Com o crescimento das redes sociais, tudo ficou mais imediatista. As relações, vivências, compras… se tornaram uma espécie de “tudo ou nada”. E o lance da vez são os hobbies. Sim, aquelas atividades prazerosas também viraram alvo do consumismo, da perfeição e, até mesmo, da comparação.


Um exemplo são os bobbies goods. O que seria uma atividade prazerosa para alguns — apenas o ato de relaxar a mente e colorir — tornou-se uma espécie de tendência. Onde é necessário ter o equipamento perfeito, um estojo com sei lá quantas cores, para o desenho ficar melhor e mais bonito.


O que era para ser apenas um hobby se torna uma forma de consumo, uma ansiedade.

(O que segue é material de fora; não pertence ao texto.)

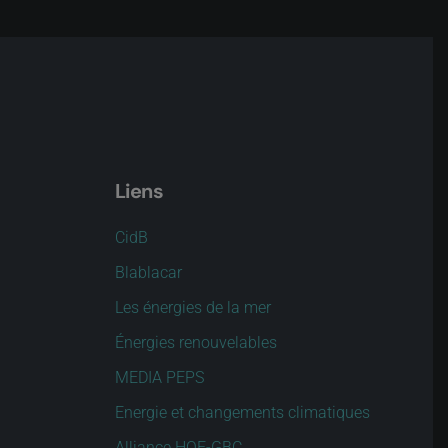
Liens
CidB
Blablacar
Les énergies de la mer
Énergies renouvelables
MEDIA PEPS
Energie et changements climatiques
Alliance HQE-GBC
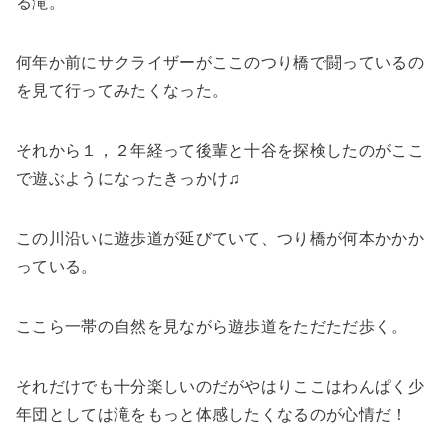
る滝。
何年か前にサクライザーがここのつり橋で闘っているの
を見て行ってみたくなった。
それから１，２年経って後輩と十谷を探検したのがここ
で遊ぶようになったきっかけ♫
この川沿いに遊歩道が延びていて、つり橋が何本かかか
っている。
ここら一帯の自然を見ながら遊歩道をただただ歩く。
それだけでも十分楽しいのだがやはりここはわんぱく少
年団としては滝をもっと体感したくなるのが心情だ！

As redes sociais alimentam, cada dia mais, esse extremismo e perfeccionismo: a necessidade de ter uma dieta limpa, fazer exercício físico, ter um dia mega produtivo com mil coisas realizadas... No final, você não tem tempo nem de errar — ou sequer tentar. O que deveria te fazer bem vira uma ação robótica, ou seja, mais uma uma tarefa disfarçada de autocuidado gerando culpa, comparação, ansiedade, consumismo.


E no fim, estão robotizando até os hobbies. Já se foi a era da cerâmica, do crochê, do crossfit... Qual será o próximo?

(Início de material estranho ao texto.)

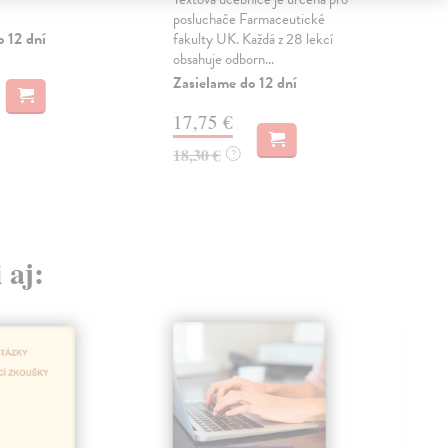
posluchače Farmaceutické
15
o 12 dní
fakulty UK. Každá z 28 lekcí
obsahuje odborn...
16,
Zasielame do 12 dní
17,75 €
18,30 €
?
 aj:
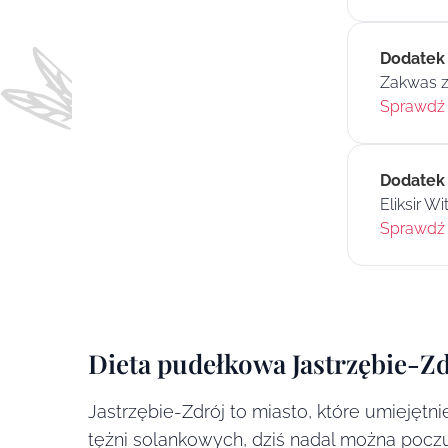
Dodatek
Zakwas z
Sprawdź 
Dodatek
Eliksir Wi
Sprawdź 
Dieta pudełkowa Jastrzębie-Zd
Jastrzębie-Zdrój to miasto, które umiejętn
tężni solankowych, dziś nadal można poc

É necessário, sim, ter hobbies. Mas: o que de fato te faz bem? Comece a racionalizar. Por mais legal que pareça ser, racionalize. Você não precisa de muito para fazer algo que te faça bem — nem pra começar, muito menos para ser bom o suficiente. Você só precisa começar com o que tem e se sentir leve.


Algumas perguntas e dicas para se fazer antes de começar um novo hobby:

  • Você genuinamente gosta disso ou está apenas seguindo o efeito manada?
  • Fique longe da obsessão. Não fique fissurada em assistir pessoas fazendo o mesmo hobby que você — isso evita comparações.
  • Você realmente precisa comprar tanta coisa só para ter um hobby ou melhorar algo na sua vida?